Provost outlines affects of possible government shutdown

With the possibility of a federal government shutdown on the horizon, university Provost Robert C. Lieberman on Sept. 25 alerted the Johns Hopkins community as to how research funding and other issues vital to university operations might be affected.

The text of his email is as follows:

Dear Members of the Johns Hopkins University Community:

The federal government's new fiscal year begins on Thursday, October 1. As of today, none of the appropriations necessary to fund operations of the government in FY 2016 have been enacted. We anticipate that a short-term funding measure (known as a continuing resolution, or CR) will be enacted to avert a shutdown.

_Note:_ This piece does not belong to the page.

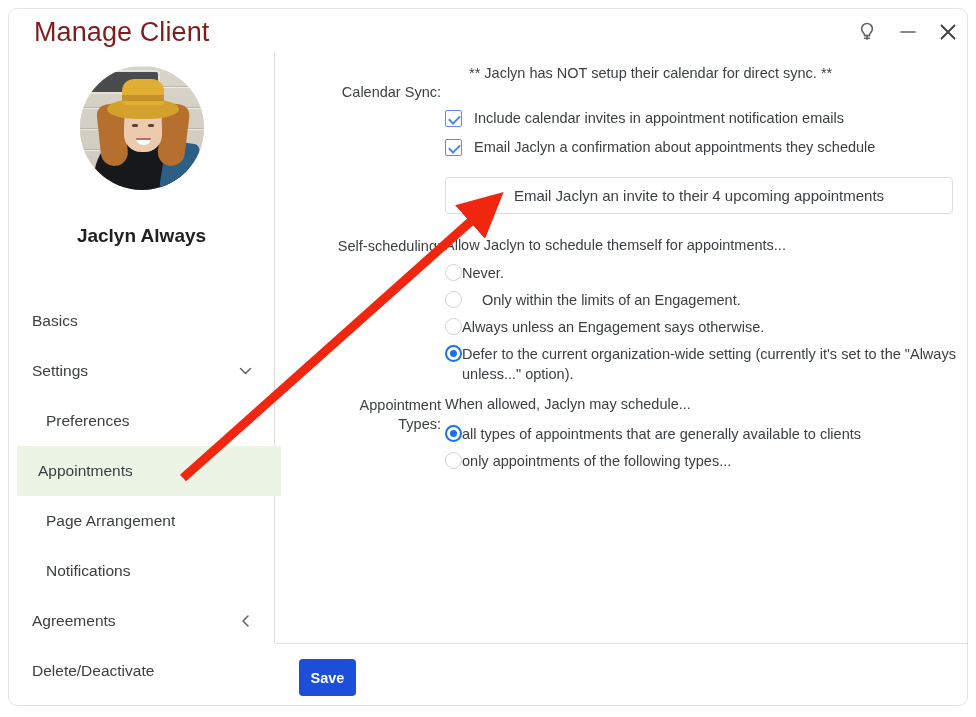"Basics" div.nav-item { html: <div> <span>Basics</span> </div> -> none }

Nonetheless, we also need to be prepared for the possibility that this will not occur prior to October 1.

As in the past, the initial direct impact of a government shutdown on the university would be minimal, but a continuing closure would at some point affect our normal functioning.

When a 16-day shutdown occurred in October 2013, federal agencies provided guidance to institutions like ours, outlining what they would and would not be able to do. To date, that guidance has not been issued, but we understand that agencies have been instructed by the administration to begin planning. Because federal law grants some discretion to the executive branch in how it manages lapses in funding, the impact of a shutdown may vary from one department or agency to another.

From past experience, we know that we might have difficulty receiving already-awarded research grant money from the government to reimburse our expenditures. We might receive stop-work orders on some government contracts. Faculty members might not be able to apply for new grants, and grant applications might not undergo review in a timely manner. There might be limits on the availability of government research tools such as databases and equipment, on the ability of our students to complete scheduled research or internship stints in federal facilities, and on other routine activities. It is important to note that a shutdown is highly unlikely to affect student financial aid.

The university is monitoring the situation closely and will continue to do so. We will advise you of significant developments as they occur. If there is a shutdown, we will also go live with a special shutdown information Web page similar to the one the university posted during the 2013 shutdown.